**INPUT DATA:**

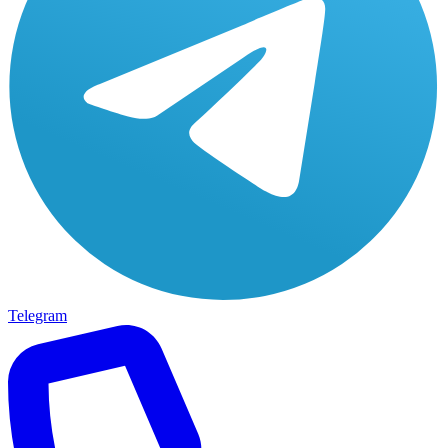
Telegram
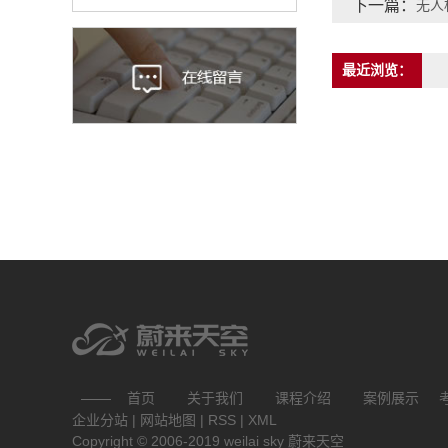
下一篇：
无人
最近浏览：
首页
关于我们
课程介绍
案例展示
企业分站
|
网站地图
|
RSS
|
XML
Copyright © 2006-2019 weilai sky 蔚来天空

---

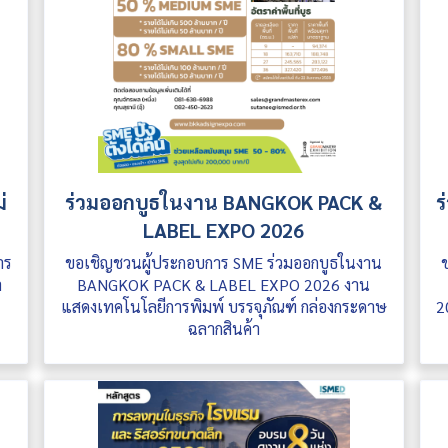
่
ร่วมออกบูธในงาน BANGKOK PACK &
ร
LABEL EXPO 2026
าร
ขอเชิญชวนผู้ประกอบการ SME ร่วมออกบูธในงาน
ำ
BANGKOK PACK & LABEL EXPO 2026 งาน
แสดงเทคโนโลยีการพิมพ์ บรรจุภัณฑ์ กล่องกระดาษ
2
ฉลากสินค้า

**ASSIGNMENT:**
Where a line in the records above contains the string "PACK", return that line.

**OUTPUT OF THE EXERCISE:**
ร่วมออกบูธในงาน BANGKOK PACK &
BANGKOK PACK & LABEL EXPO 2026 งาน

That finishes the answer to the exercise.